ASSIGNMENT:
Starting at the beginning of the entries and continuing through the line that contains "Retained Earnings [Member], Total", copy every line word for word, but leave out the pictures.

(Beginning of PROVIDED MATERIAL)

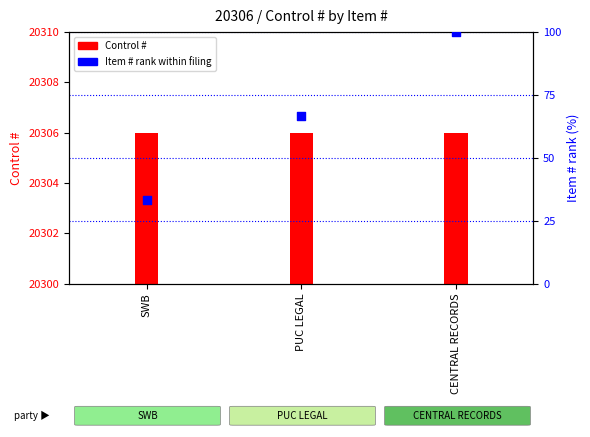

At how many categories does at least one series exceed 8858?

3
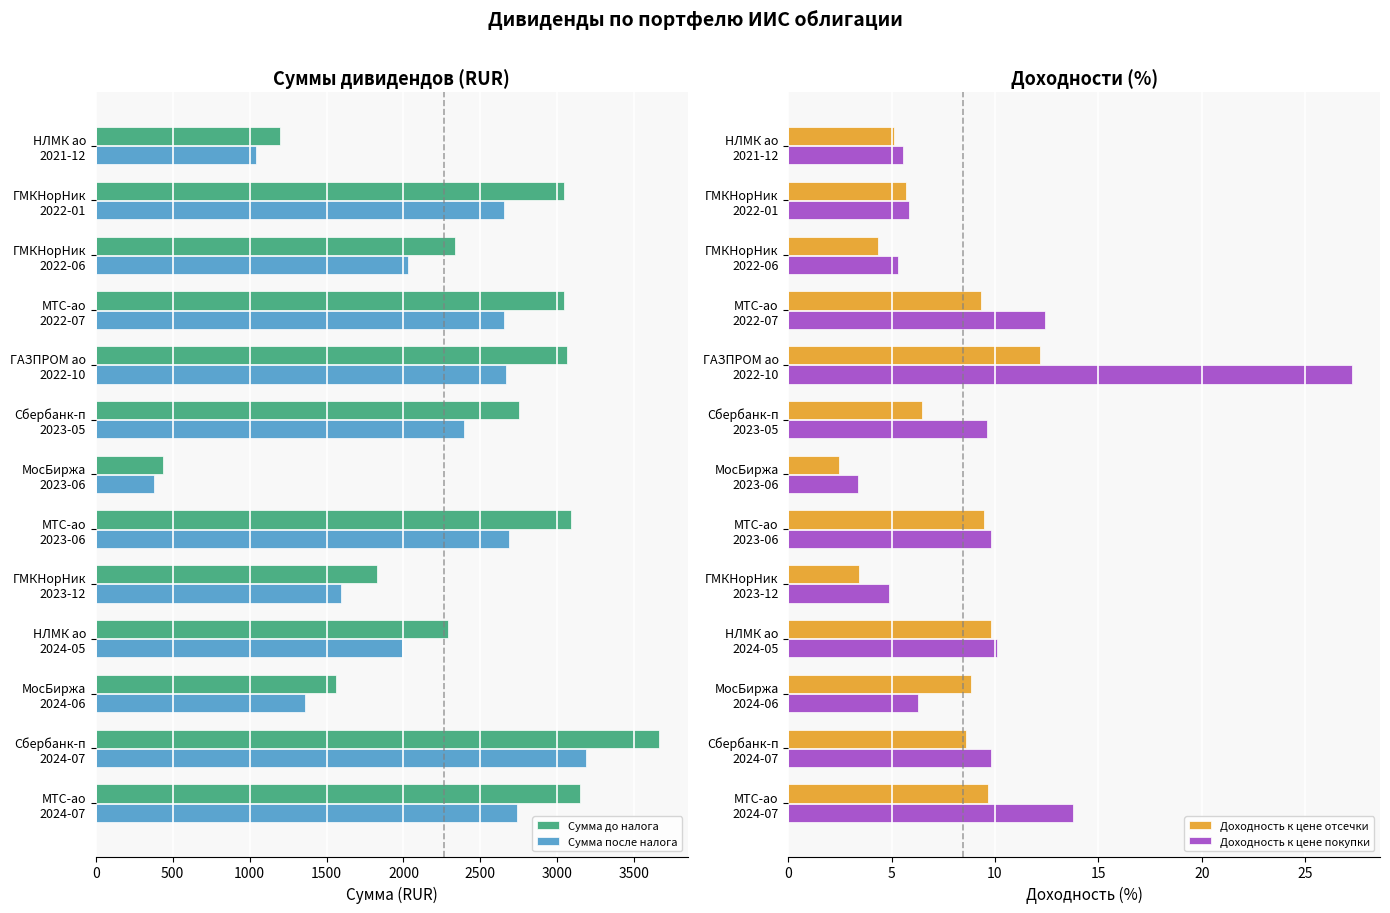

Does the chart contain stacked bars?

No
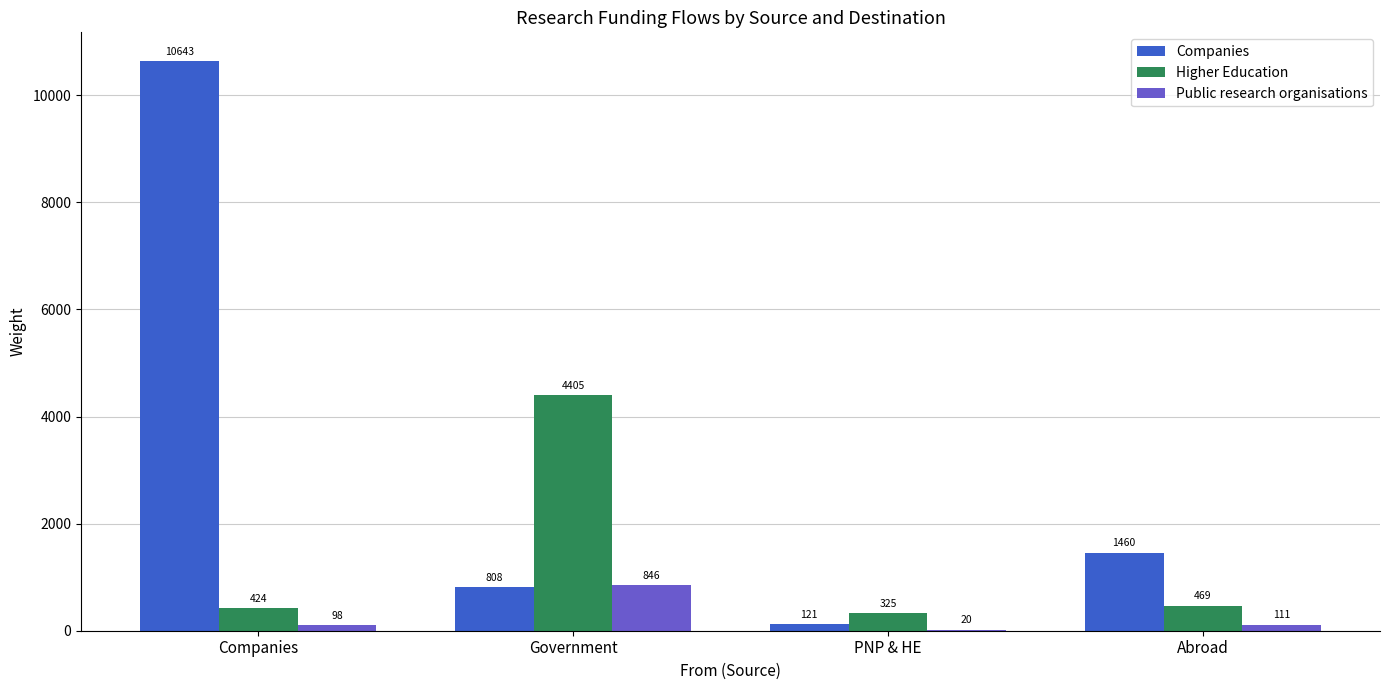

How many groups of bars are there?

4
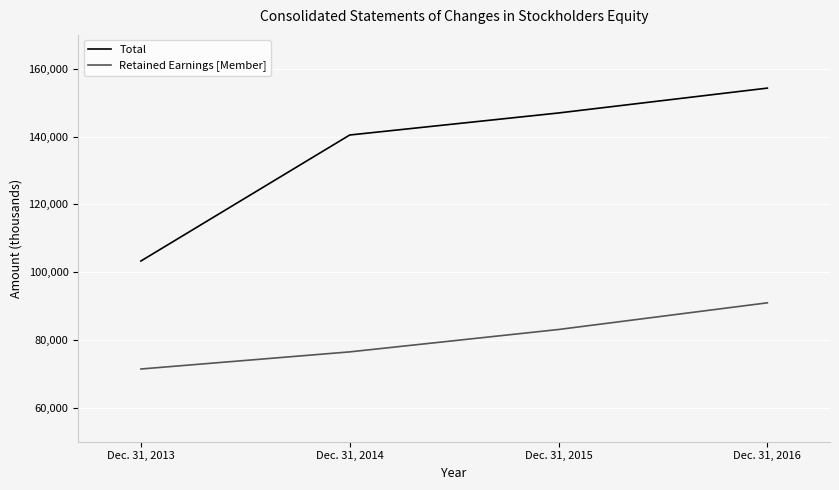

List the series in order of their peak value, lowest first.

Retained Earnings [Member], Total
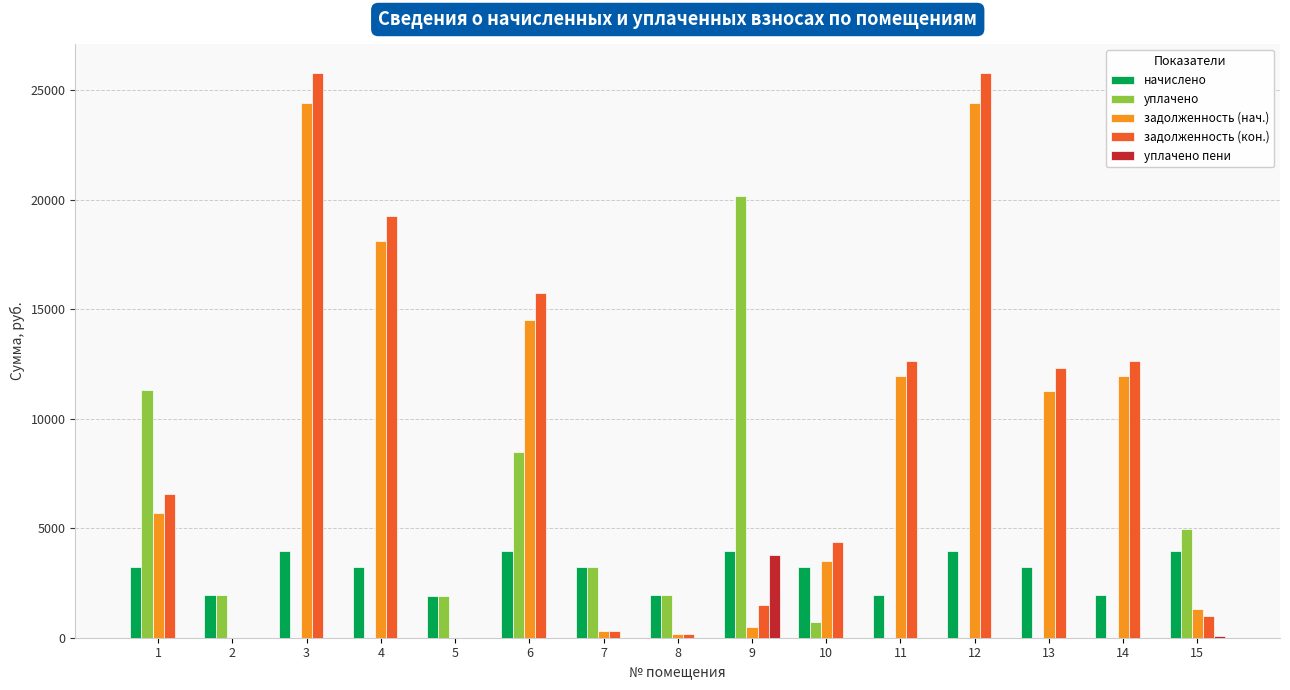

Are the bars grouped side by side (vs. stacked)?

Yes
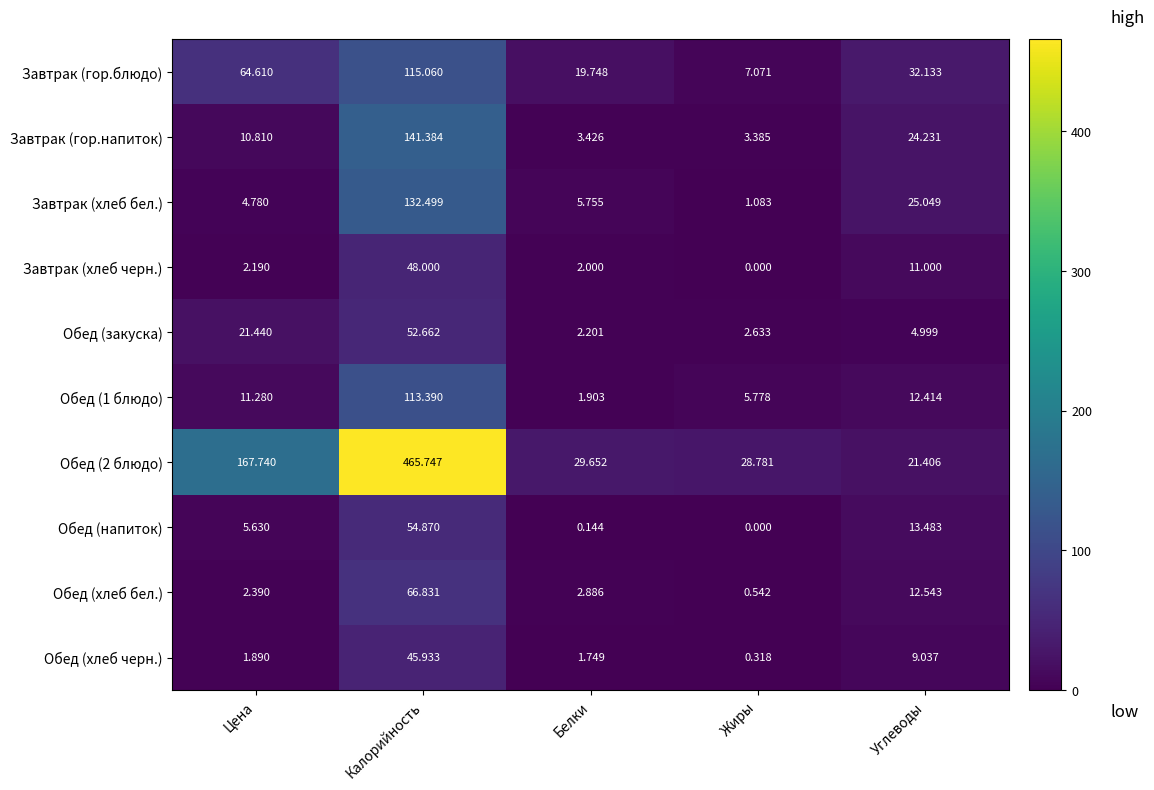

At which label does Обед (2 блюдо) reach its minimum?

Углеводы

(End of PROVIDED MATERIAL)

RESULT FOR THIS TASK:
At how many categories does at least one series exceed 8858?

3

Does the chart contain stacked bars?

No

How many groups of bars are there?

4

List the series in order of their peak value, lowest first.

Retained Earnings [Member], Total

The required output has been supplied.